Leggere i segreti del bosco

Di quando gli alberi facevano ombra alle bestie al pascolo

Albero - Faggio monumentale - Val Bordesiglio - Pascoli - Alpeggi - Giovane Bosco - Foreste - Perticaia
Un faggio secolare svetta tra i giovani esemplari di una faggeta in Val Bordesiglio (alta Val Taleggio). Sono passato di là salendo ai Piani d’Artavaggio dalla Culmine di San Pietro.

Negli ultimi decenni l’abbandono di molte aree di montagna ha portato all’inselvatichimento dei pascoli e alla diminuzione dei tagli, favorendo l’espansione delle superfici boschive.

Un faggio secolare svetta tra i giovani esemplari di una faggeta in Val Bordesiglio (alta Val Taleggio). Sono passato di là mentre salivo ai Piani d’Artavaggio dalla Culmine di San Pietro.

Non è difficile distinguere questi giovani boschi. Sono costituiti da piante con età simile e non troppo avanzata. Sono quindi boschi coetanei e perlopiù puri, ovvero costituiti da esemplari di un’unica specie. Le piante hanno fusti poco sviluppati, sia in altezza che in larghezza. Sono inoltre boschi fitti, perché i giovani alberi non hanno avuto il tempo di selezionarsi e diradarsi, come accade invece nelle foreste mature. La vicinanza tra le piante alimenta però una strenua competizione per la conquista della luce. Essa si traduce in una veloce crescita verso l’alto e in un forte accrescimento dei fusti.

Il termine tecnico che definisce questi giovani e dinamici boschi è perticaia ed è solamente uno dei numerosi stadi di sviluppo delle foreste.

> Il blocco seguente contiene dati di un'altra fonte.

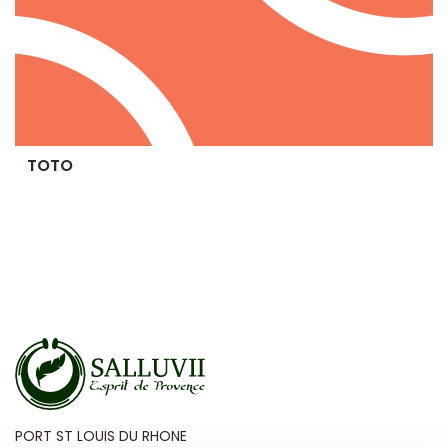
TOTO
PORT ST LOUIS DU RHONE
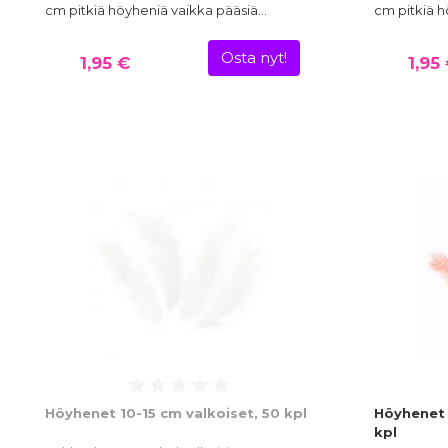
cm pitkiä höyheniä vaikka pääsiä…
cm pitkiä h
Osta nyt!
1,95 €
1,95
Höyhenet 10-15 cm valkoiset, 50 kpl
Höyhenet 
kpl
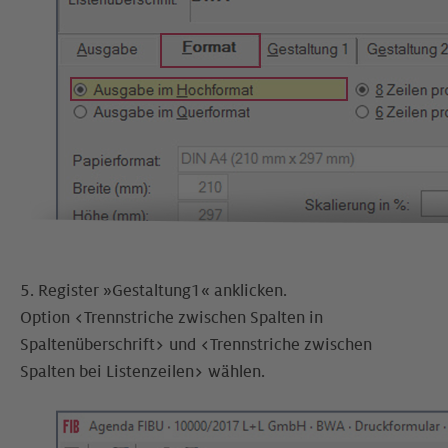
5. Register »Gestaltung1« anklicken.
Option <Trennstriche zwischen Spalten in
Spaltenüberschrift> und <Trennstriche zwischen
Spalten bei Listenzeilen> wählen.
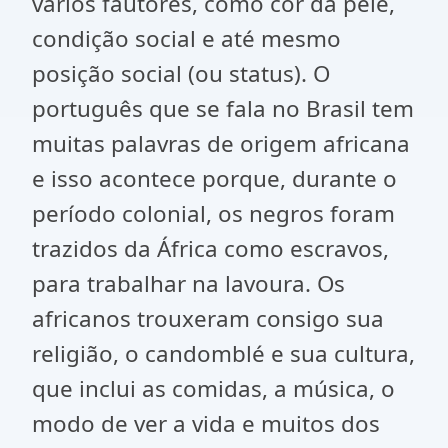
vários fautores, como cor da pele,
condição social e até mesmo
posição social (ou status). O
português que se fala no Brasil tem
muitas palavras de origem africana
e isso acontece porque, durante o
período colonial, os negros foram
trazidos da África como escravos,
para trabalhar na lavoura. Os
africanos trouxeram consigo sua
religião, o candomblé e sua cultura,
que inclui as comidas, a música, o
modo de ver a vida e muitos dos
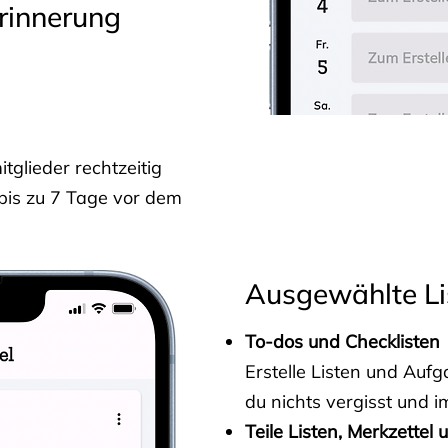
rinnerung
glieder rechtzeitig
 bis zu 7 Tage vor dem
Ausgewählte Li
To-dos und Checklisten
Erstelle Listen und Au
du nichts vergisst und i
Teile Listen, Merkzettel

Credo che chiunque ami passeggiare in montagna abbia attraversato boschi con queste caratteristiche. I più attenti avranno notato che a volte in mezzo alle piante giovanili, sorgono rari alberi monumentali. Potrebbe sembrare che l’accostamento tra giovani boschi e rari alberi monumentali sia un dettaglio di poco conto. Non è così. Se ci pensate è difficile immaginare un processo naturale che porti alla coesistenza di un bosco giovane in forte sviluppo e qualche sparuto esemplare vetusto.

C’è lo zampino dell’uomo. I boschi dove è più facile osservare questa strana dissonanza sono quelli nei pressi degli alpeggi abbandonati. Quelle piante monumentali sorgevano un tempo in mezzo alle radure spoglie e furono preservate dai tagli per fare ombra alle bestie che venivano portate agli alpeggi. I grandi alberi sono uno degli ultimi segni visibili lasciati dall’uomo in tante vallate disabitate.

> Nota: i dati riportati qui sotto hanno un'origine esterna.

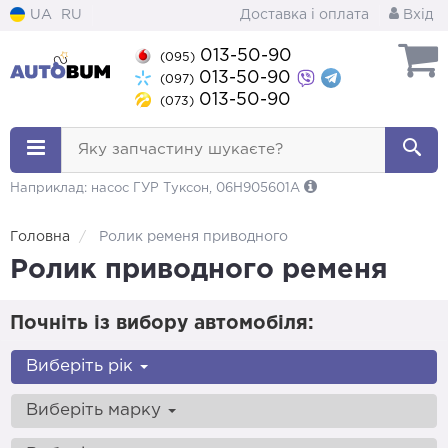
UA
RU
Доставка і оплата
Вхід
013-50-90
(095)
013-50-90
(097)
013-50-90
(073)
Яку запчастину шукаєте?
Наприклад: насос ГУР Туксон, 06H905601A
Головна
Ролик ременя приводного
Ролик приводного ременя
Почніть із вибору автомобіля:
Виберіть рік
Виберіть марку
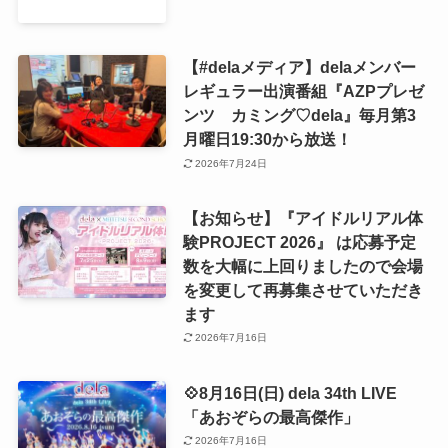
【#delaメディア】delaメンバー
レギュラー出演番組『AZPプレゼ
ンツ カミング♡dela』毎月第3
月曜日19:30から放送！
2026年7月24日
【お知らせ】『アイドルリアル体
験PROJECT 2026』 は応募予定
数を大幅に上回りましたので会場
を変更して再募集させていただき
ます
2026年7月16日
💠8月16日(日) dela 34th LIVE
「あおぞらの最高傑作」
2026年7月16日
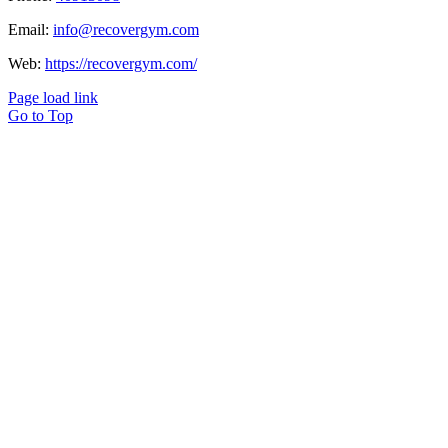
Email:
info@recovergym.com
Web:
https://recovergym.com/
Page load link
Go to Top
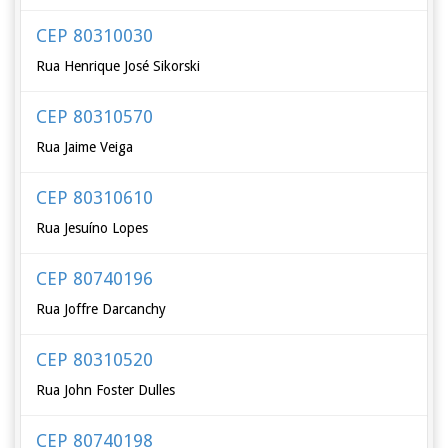
CEP 80310030
Rua Henrique José Sikorski
CEP 80310570
Rua Jaime Veiga
CEP 80310610
Rua Jesuíno Lopes
CEP 80740196
Rua Joffre Darcanchy
CEP 80310520
Rua John Foster Dulles
CEP 80740198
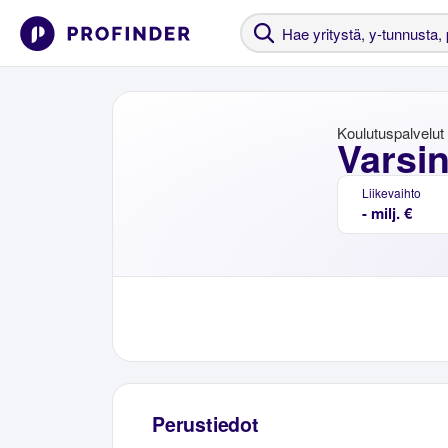
Koulutuspalvelut
Varsi
Liikevaihto
- milj. €
Perustiedot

Sono ormai passati svariati decenni da allora e quelle piante hanno continuato a crescere indisturbate, diventando veri e propri giganti arborei. Nel frattempo hanno però anche dato vita a una sterminata progenie, creando dal nulla intere nuove foreste: alberi monumentali per giovani boschi.

Questa è solo una delle tante storie che si celano nel fitto dei boschi.